◆ Work instruction
Please copy the entries word for word, beginning with their first line and stopping after the line that contains "Skip to navigation".

**** Source material ****

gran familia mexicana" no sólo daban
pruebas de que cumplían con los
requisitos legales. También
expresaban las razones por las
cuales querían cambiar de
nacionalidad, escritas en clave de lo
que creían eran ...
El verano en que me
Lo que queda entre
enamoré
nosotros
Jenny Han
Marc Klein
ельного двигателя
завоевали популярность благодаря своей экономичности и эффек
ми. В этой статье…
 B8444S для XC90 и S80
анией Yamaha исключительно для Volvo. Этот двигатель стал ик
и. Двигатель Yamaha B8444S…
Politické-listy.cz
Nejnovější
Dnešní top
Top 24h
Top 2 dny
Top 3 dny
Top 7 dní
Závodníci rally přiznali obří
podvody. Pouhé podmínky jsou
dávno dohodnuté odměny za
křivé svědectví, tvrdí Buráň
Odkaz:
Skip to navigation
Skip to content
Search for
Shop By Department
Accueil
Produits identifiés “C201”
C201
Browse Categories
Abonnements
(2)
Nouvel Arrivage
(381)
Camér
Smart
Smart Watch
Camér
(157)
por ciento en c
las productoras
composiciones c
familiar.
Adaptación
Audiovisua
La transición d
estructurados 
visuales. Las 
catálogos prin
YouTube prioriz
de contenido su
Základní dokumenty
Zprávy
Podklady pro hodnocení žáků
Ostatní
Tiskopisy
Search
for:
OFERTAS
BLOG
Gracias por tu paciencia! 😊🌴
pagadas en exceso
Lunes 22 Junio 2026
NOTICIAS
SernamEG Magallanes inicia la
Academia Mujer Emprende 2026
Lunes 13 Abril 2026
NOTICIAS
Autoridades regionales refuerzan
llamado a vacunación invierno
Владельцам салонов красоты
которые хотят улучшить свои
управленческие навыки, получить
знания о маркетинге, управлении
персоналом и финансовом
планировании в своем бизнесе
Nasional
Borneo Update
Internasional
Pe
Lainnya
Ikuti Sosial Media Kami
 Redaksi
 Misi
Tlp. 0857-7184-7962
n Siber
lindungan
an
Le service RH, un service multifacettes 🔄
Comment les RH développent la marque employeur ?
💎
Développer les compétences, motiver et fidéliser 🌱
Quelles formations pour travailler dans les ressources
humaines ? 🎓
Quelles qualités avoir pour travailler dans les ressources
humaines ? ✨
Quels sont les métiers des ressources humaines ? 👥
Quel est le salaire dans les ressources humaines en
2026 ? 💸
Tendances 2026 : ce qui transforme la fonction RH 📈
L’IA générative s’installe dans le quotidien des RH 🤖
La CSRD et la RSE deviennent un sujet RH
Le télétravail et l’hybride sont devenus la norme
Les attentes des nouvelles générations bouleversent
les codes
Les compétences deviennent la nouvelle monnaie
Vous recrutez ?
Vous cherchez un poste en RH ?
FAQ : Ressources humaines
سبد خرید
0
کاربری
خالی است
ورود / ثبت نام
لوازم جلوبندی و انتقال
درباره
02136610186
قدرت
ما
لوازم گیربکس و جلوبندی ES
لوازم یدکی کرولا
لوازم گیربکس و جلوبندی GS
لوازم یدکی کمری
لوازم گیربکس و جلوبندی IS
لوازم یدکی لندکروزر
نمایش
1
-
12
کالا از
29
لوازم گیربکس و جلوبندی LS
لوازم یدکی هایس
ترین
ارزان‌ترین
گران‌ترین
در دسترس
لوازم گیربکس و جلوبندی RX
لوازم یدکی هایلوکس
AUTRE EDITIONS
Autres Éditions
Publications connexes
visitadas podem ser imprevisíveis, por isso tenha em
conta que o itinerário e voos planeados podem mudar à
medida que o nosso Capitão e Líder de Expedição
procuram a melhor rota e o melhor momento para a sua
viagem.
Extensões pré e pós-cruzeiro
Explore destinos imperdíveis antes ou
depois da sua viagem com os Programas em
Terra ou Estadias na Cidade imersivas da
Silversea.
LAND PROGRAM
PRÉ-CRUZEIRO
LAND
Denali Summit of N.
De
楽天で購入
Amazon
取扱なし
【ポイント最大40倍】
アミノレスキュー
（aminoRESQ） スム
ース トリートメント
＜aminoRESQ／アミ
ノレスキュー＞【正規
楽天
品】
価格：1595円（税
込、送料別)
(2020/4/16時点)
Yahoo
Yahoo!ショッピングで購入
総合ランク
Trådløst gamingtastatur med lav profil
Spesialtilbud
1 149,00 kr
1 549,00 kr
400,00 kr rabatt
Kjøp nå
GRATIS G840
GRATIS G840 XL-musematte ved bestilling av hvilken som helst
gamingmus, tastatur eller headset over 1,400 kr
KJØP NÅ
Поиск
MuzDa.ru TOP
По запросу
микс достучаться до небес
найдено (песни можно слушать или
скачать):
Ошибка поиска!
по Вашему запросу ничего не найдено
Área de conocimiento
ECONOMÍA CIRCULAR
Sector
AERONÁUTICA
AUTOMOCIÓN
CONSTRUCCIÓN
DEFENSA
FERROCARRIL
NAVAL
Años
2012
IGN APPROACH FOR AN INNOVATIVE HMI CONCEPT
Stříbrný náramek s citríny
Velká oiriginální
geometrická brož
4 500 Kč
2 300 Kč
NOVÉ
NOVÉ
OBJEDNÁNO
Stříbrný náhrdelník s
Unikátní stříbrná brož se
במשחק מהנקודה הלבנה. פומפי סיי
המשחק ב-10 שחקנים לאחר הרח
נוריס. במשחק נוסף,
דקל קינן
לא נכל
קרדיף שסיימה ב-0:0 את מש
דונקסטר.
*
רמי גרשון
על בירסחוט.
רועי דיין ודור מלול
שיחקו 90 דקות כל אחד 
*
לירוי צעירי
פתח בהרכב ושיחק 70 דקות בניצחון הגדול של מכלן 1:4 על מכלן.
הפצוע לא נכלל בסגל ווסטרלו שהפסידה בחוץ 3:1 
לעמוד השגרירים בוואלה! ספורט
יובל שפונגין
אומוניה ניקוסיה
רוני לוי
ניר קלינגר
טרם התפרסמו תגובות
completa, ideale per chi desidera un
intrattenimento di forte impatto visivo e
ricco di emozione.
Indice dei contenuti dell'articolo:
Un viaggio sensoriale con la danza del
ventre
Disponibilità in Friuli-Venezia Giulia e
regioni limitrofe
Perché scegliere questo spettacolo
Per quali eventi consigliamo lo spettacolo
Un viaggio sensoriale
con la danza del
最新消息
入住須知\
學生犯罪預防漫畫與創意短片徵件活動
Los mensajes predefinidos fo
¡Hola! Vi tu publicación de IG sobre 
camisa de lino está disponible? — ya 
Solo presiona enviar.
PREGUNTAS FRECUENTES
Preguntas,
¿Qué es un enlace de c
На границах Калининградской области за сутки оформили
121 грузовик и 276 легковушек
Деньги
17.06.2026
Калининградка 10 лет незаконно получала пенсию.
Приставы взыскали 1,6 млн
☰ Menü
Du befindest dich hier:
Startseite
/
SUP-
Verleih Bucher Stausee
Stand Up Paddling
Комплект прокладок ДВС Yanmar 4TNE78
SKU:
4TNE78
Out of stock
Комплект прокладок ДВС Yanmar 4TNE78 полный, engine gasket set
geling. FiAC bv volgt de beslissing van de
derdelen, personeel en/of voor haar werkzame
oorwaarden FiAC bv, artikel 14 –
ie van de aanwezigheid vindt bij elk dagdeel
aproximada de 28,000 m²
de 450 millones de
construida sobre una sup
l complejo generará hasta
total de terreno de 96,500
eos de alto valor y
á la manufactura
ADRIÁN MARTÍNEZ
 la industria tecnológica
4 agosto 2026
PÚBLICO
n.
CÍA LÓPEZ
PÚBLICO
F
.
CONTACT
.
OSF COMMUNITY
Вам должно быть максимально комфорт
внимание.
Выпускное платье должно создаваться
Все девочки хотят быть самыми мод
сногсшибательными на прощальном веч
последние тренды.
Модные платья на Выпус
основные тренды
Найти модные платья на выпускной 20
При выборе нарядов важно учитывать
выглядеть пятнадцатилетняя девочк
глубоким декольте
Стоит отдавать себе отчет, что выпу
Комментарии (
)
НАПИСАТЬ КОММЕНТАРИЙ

****

◆ Solution to the exercise
gran familia mexicana" no sólo daban
pruebas de que cumplían con los
requisitos legales. También
expresaban las razones por las
cuales querían cambiar de
nacionalidad, escritas en clave de lo
que creían eran ...
El verano en que me
Lo que queda entre
enamoré
nosotros
Jenny Han
Marc Klein
ельного двигателя
завоевали популярность благодаря своей экономичности и эффек
ми. В этой статье…
 B8444S для XC90 и S80
анией Yamaha исключительно для Volvo. Этот двигатель стал ик
и. Двигатель Yamaha B8444S…
Politické-listy.cz
Nejnovější
Dnešní top
Top 24h
Top 2 dny
Top 3 dny
Top 7 dní
Závodníci rally přiznali obří
podvody. Pouhé podmínky jsou
dávno dohodnuté odměny za
křivé svědectví, tvrdí Buráň
Odkaz:
Skip to navigation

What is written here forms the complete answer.